Records from a collection

*** Begin section ***

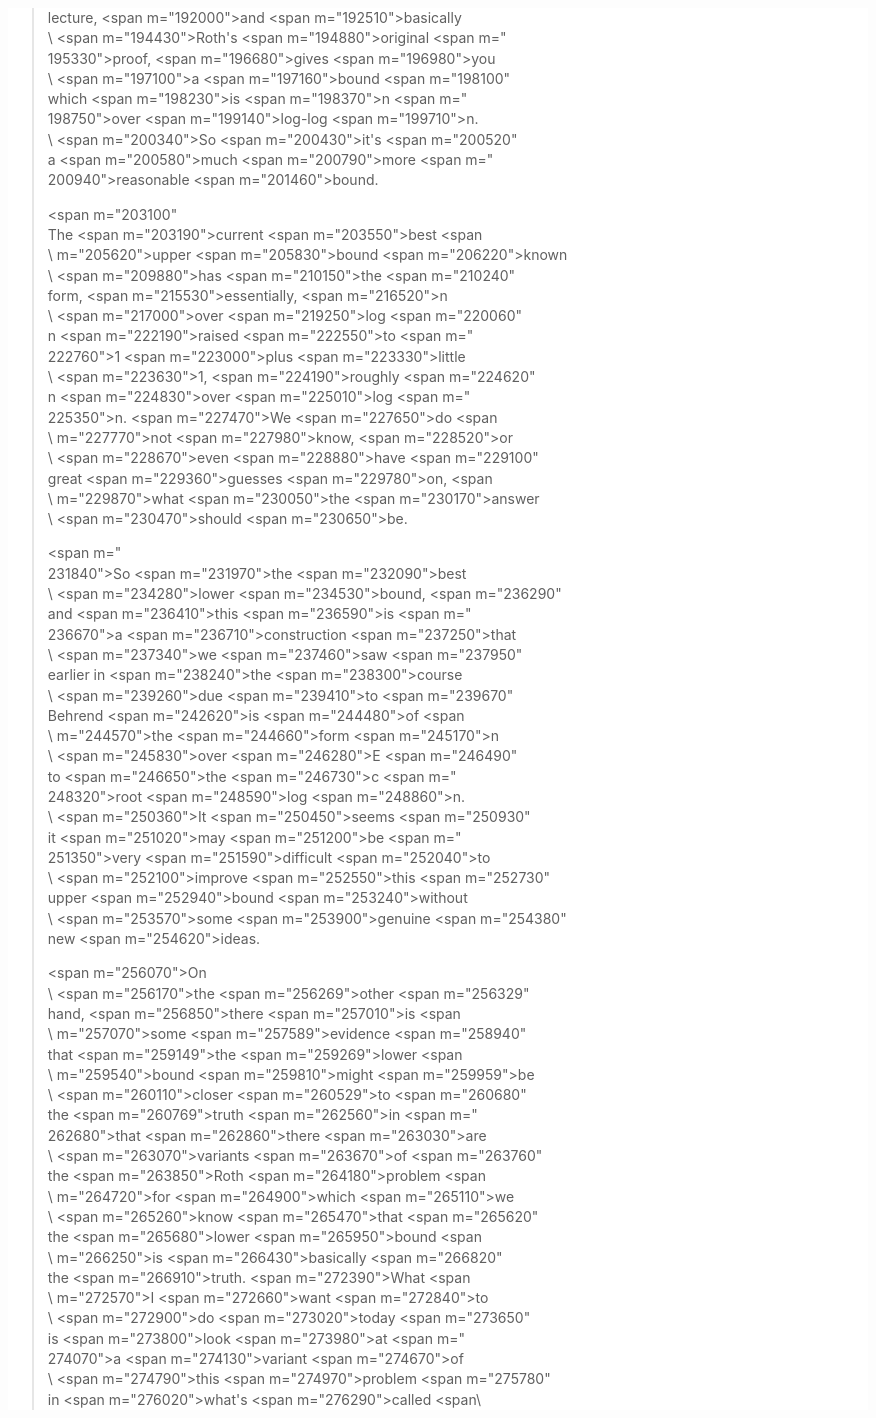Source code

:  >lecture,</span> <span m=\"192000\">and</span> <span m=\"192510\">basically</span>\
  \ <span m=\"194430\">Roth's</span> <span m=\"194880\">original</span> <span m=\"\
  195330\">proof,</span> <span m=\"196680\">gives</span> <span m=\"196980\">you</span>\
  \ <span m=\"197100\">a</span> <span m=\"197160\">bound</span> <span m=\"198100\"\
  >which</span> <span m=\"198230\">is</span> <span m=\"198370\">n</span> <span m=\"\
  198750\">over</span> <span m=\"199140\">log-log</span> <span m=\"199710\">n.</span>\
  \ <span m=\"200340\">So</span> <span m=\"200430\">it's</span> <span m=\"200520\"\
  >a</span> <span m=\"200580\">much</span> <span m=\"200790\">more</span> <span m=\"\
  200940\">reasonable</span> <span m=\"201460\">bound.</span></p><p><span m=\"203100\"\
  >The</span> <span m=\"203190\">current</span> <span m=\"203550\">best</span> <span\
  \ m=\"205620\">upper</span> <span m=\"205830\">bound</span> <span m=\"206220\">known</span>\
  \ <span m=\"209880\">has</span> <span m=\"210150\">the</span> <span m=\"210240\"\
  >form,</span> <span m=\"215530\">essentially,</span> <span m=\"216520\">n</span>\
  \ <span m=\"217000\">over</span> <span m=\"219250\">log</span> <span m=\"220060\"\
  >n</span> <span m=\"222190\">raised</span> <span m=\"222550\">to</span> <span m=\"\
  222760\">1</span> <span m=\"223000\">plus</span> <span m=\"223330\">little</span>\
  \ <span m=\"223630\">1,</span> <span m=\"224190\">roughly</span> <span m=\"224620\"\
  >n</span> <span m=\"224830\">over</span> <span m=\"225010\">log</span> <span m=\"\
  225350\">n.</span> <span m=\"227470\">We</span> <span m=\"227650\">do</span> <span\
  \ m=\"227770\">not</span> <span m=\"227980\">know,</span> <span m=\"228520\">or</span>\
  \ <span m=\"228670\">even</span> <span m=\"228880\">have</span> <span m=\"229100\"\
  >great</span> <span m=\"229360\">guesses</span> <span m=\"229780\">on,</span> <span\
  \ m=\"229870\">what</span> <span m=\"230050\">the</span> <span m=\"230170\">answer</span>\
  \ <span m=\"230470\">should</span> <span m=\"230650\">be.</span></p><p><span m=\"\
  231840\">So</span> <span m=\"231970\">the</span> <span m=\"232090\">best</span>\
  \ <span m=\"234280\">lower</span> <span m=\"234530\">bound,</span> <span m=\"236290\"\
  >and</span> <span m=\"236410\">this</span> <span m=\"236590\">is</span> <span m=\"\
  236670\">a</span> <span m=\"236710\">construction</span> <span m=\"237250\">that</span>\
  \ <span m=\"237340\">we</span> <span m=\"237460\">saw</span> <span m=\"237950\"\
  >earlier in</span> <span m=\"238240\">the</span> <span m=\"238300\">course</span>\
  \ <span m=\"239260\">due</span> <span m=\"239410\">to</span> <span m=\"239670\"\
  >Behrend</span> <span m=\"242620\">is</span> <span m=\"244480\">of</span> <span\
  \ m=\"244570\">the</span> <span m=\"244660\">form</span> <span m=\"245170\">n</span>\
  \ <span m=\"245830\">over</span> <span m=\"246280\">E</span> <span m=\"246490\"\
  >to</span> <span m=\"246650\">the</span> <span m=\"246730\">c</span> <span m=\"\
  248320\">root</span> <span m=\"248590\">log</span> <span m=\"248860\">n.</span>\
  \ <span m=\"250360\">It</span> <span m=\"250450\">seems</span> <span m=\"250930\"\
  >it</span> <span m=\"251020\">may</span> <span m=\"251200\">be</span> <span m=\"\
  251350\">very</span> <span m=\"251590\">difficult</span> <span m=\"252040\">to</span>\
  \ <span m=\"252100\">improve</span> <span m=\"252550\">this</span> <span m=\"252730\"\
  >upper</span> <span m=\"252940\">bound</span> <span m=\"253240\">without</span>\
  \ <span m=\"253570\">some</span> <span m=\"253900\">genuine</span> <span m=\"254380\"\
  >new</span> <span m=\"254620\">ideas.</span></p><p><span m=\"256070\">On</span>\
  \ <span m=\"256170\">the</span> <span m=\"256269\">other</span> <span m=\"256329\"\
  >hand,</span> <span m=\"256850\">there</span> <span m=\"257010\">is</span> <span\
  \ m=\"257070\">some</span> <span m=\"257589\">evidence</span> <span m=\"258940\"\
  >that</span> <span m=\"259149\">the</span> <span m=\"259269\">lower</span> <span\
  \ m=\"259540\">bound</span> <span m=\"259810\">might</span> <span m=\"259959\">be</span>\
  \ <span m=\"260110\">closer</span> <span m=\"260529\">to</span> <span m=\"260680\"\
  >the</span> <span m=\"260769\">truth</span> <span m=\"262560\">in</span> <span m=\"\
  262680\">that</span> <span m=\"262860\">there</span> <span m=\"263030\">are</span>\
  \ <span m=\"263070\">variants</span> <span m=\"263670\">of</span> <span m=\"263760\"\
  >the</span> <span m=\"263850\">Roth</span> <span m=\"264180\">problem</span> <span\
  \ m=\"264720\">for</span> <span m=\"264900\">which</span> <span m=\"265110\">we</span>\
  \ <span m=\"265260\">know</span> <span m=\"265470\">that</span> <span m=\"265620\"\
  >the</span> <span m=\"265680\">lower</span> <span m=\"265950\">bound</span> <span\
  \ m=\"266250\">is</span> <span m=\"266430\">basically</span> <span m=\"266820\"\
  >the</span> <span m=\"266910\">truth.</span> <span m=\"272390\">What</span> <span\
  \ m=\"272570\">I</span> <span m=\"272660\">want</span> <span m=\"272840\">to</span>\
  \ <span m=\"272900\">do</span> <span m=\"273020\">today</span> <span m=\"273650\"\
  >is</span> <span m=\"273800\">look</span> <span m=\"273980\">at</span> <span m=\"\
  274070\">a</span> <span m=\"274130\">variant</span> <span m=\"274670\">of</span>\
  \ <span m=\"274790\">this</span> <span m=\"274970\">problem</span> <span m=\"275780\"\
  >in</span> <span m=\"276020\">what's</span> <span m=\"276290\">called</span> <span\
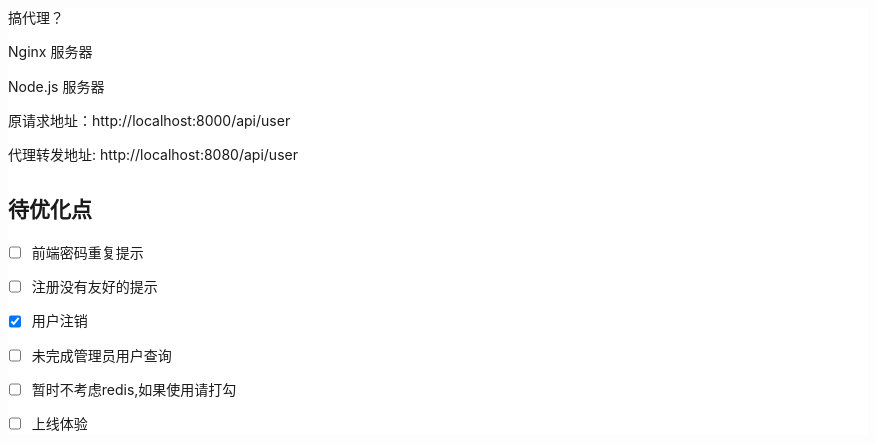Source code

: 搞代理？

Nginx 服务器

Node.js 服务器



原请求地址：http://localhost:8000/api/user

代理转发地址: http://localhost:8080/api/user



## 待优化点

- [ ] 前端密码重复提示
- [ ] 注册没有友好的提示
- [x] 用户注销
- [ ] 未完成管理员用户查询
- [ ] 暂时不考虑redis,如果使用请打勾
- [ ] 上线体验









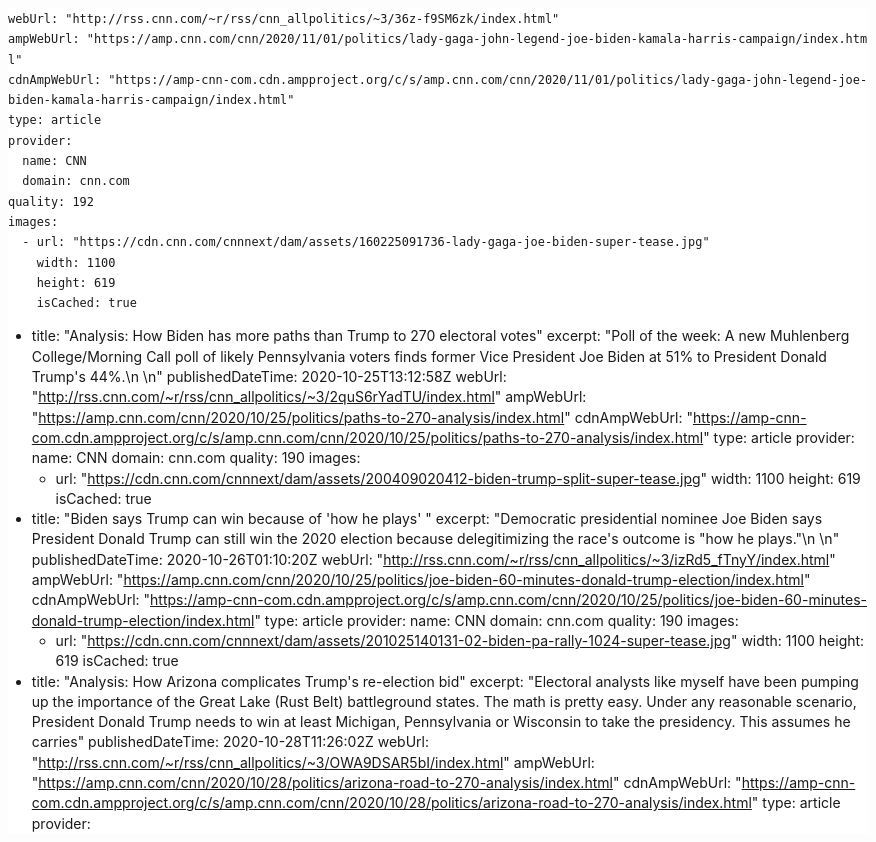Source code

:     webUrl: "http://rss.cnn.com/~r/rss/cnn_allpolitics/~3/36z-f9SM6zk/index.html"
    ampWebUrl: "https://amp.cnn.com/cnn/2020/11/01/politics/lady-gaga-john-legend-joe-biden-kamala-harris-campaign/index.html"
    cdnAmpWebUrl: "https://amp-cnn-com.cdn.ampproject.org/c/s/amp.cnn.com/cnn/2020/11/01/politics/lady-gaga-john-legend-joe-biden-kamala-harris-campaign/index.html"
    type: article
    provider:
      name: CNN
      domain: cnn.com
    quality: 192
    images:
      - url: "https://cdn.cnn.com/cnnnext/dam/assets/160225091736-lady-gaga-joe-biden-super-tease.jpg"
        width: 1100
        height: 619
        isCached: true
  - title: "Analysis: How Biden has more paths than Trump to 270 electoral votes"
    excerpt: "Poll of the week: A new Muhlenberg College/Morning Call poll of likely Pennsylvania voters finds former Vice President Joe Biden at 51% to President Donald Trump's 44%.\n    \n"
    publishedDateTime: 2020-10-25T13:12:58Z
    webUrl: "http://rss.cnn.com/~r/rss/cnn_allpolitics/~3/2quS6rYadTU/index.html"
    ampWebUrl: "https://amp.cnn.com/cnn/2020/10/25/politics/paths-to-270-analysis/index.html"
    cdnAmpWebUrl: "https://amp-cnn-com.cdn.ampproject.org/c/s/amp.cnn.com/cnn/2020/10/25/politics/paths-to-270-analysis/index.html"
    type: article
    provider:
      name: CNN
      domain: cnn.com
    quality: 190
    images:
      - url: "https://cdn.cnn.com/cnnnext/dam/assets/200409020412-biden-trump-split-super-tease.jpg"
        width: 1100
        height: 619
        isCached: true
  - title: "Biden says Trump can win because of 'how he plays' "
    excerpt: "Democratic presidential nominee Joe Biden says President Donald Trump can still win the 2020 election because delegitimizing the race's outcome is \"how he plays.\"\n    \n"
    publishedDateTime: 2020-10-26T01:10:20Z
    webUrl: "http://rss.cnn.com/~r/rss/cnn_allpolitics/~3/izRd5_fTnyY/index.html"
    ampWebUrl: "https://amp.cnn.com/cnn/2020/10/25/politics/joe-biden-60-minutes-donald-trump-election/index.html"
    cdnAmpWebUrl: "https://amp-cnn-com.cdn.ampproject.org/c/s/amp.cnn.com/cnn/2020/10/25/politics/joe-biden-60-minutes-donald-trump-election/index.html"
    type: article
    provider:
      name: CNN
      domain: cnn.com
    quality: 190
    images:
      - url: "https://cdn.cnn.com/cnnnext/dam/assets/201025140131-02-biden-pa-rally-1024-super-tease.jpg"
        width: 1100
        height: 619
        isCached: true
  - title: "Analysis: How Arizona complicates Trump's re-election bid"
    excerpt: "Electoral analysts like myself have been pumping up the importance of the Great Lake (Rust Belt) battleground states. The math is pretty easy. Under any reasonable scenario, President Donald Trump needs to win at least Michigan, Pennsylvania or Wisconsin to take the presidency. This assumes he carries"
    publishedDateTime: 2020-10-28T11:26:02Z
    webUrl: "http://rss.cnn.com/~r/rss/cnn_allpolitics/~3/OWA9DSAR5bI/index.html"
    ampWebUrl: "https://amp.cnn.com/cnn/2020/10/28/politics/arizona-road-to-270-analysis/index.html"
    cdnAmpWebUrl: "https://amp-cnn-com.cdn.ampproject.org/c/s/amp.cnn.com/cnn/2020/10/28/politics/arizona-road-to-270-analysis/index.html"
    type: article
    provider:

*** End section ***

WHAT YOU SHOULD DO —
Pictures aside, print exactly the lines above starting with the one containing "- [ ] 未完成管理员用户查询" and going on through the one containing "How Biden has".

THE ANSWER —
- [ ] 未完成管理员用户查询
- [ ] 暂时不考虑redis,如果使用请打勾
- [ ] 上线体验









Source code

:     webUrl: "http://rss.cnn.com/~r/rss/cnn_allpolitics/~3/36z-f9SM6zk/index.html"
    ampWebUrl: "https://amp.cnn.com/cnn/2020/11/01/politics/lady-gaga-john-legend-joe-biden-kamala-harris-campaign/index.html"
    cdnAmpWebUrl: "https://amp-cnn-com.cdn.ampproject.org/c/s/amp.cnn.com/cnn/2020/11/01/politics/lady-gaga-john-legend-joe-biden-kamala-harris-campaign/index.html"
    type: article
    provider:
      name: CNN
      domain: cnn.com
    quality: 192
    images:
      - url: "https://cdn.cnn.com/cnnnext/dam/assets/160225091736-lady-gaga-joe-biden-super-tease.jpg"
        width: 1100
        height: 619
        isCached: true
  - title: "Analysis: How Biden has more paths than Trump to 270 electoral votes"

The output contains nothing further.